Spatial grounding data:
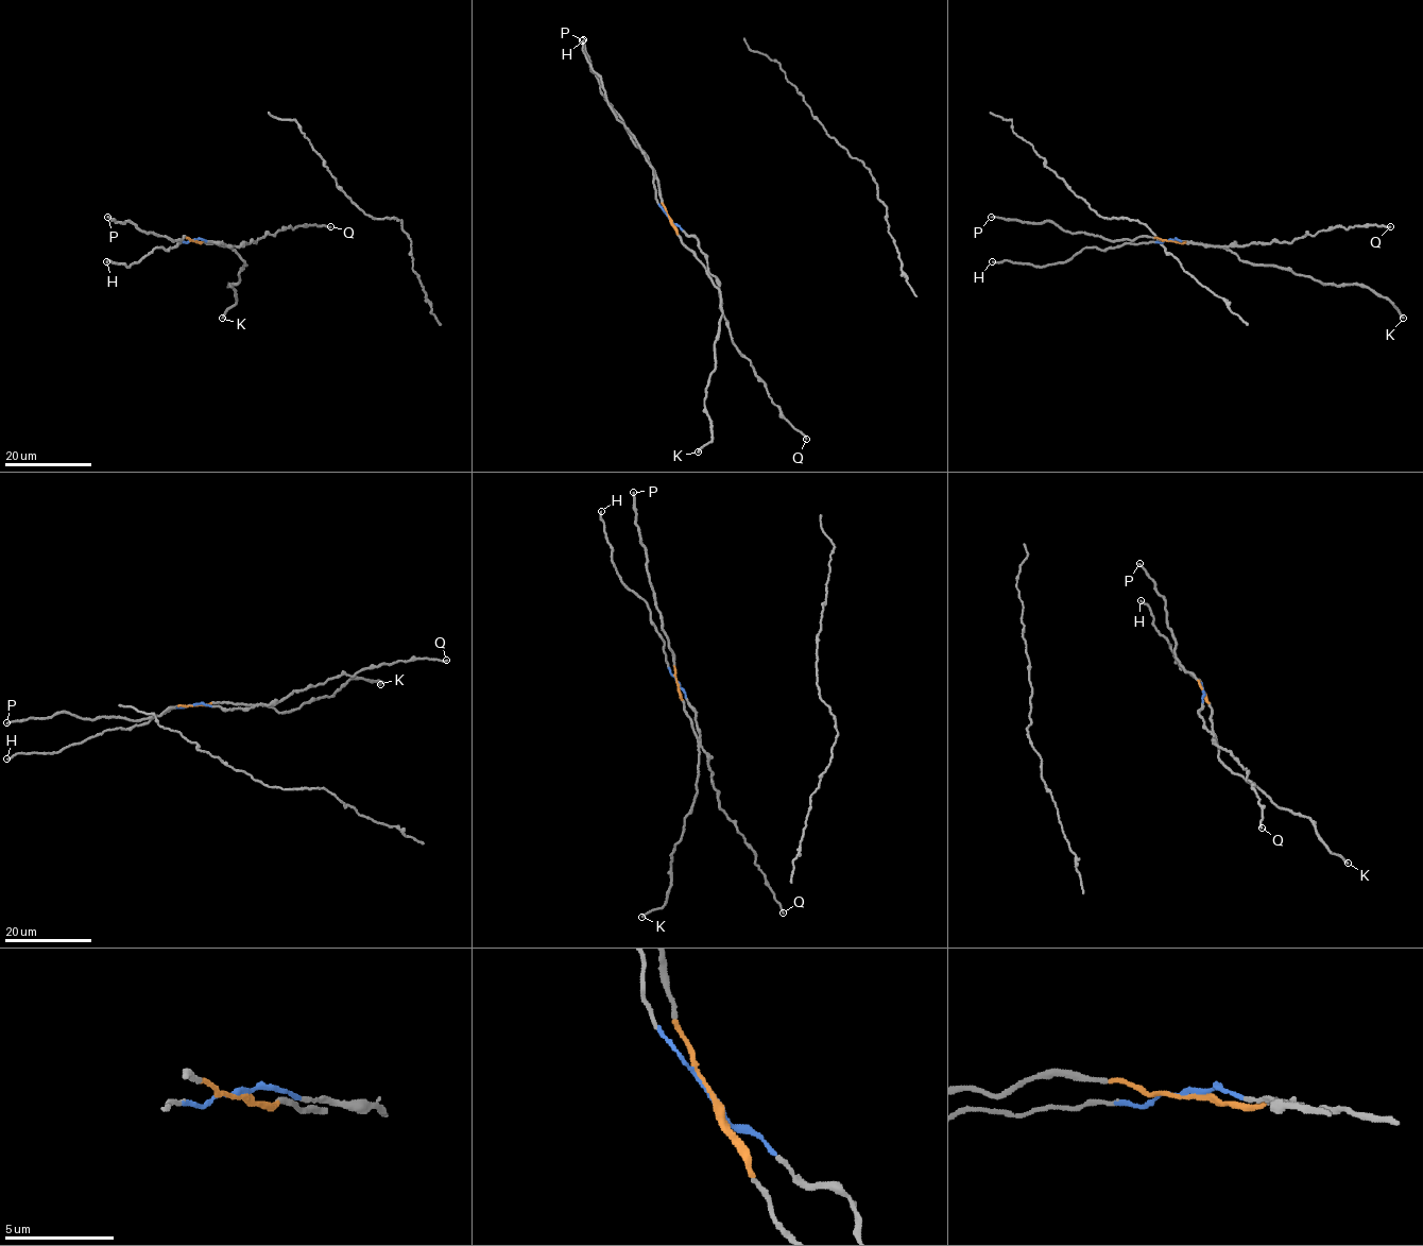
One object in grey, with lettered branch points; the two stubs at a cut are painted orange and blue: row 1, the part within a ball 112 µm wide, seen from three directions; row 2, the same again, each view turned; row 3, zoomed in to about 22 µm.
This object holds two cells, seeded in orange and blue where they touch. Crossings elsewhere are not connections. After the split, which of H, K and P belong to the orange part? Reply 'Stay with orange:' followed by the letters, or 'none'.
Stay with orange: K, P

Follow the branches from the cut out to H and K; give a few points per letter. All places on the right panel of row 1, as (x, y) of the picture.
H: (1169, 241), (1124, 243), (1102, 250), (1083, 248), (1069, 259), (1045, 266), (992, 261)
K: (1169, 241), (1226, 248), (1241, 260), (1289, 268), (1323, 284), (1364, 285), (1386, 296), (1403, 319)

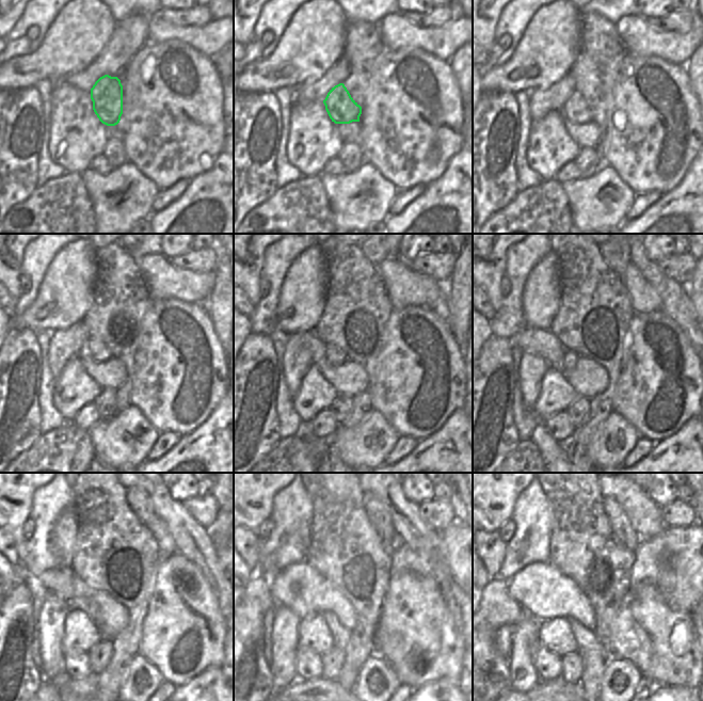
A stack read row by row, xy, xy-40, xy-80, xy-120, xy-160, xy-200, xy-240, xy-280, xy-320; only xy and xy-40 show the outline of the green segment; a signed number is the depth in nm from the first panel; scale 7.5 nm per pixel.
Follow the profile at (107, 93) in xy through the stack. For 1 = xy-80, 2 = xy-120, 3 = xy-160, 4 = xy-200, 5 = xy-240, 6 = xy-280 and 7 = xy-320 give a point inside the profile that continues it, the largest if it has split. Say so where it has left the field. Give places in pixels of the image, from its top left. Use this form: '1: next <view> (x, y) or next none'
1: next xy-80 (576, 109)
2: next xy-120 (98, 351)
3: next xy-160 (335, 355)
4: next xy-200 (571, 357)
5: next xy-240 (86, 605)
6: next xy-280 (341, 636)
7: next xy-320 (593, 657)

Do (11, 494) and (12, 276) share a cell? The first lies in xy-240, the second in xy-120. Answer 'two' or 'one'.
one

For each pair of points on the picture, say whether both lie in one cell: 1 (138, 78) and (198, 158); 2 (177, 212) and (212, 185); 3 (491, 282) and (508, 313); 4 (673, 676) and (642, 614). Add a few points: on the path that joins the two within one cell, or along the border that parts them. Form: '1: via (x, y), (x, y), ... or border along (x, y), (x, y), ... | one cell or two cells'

Instructions to follow: Word for word, return the records shown above without their pictures.

Your response:
One object in grey, with lettered branch points; the two stubs at a cut are painted orange and blue: row 1, the part within a ball 112 µm wide, seen from three directions; row 2, the same again, each view turned; row 3, zoomed in to about 22 µm.
This object holds two cells, seeded in orange and blue where they touch. Crossings elsewhere are not connections. After the split, which of H, K and P belong to the orange part? Reply 'Stay with orange:' followed by the letters, or 'none'.
Stay with orange: K, P

Follow the branches from the cut out to H and K; give a few points per letter. All places on the right panel of row 1, as (x, y) of the picture.
H: (1169, 241), (1124, 243), (1102, 250), (1083, 248), (1069, 259), (1045, 266), (992, 261)
K: (1169, 241), (1226, 248), (1241, 260), (1289, 268), (1323, 284), (1364, 285), (1386, 296), (1403, 319)

A stack read row by row, xy, xy-40, xy-80, xy-120, xy-160, xy-200, xy-240, xy-280, xy-320; only xy and xy-40 show the outline of the green segment; a signed number is the depth in nm from the first panel; scale 7.5 nm per pixel.
Follow the profile at (107, 93) in xy through the stack. For 1 = xy-80, 2 = xy-120, 3 = xy-160, 4 = xy-200, 5 = xy-240, 6 = xy-280 and 7 = xy-320 give a point inside the profile that continues it, the largest if it has split. Say so where it has left the field. Give places in pixels of the image, from its top left. Use this form: '1: next <view> (x, y) or next none'
1: next xy-80 (576, 109)
2: next xy-120 (98, 351)
3: next xy-160 (335, 355)
4: next xy-200 (571, 357)
5: next xy-240 (86, 605)
6: next xy-280 (341, 636)
7: next xy-320 (593, 657)

Do (11, 494) and (12, 276) share a cell? The first lies in xy-240, the second in xy-120. Answer 'two' or 'one'.
one

For each pair of points on the picture, say whether both lie in one cell: 1 (138, 78) and (198, 158); 2 (177, 212) and (212, 185); 3 (491, 282) and (508, 313); 4 (673, 676) and (642, 614). Add a few points: on the path that joins the two within one cell, or along the border that parts them. Form: '1: via (x, y), (x, y), ... or border along (x, y), (x, y), ... | one cell or two cells'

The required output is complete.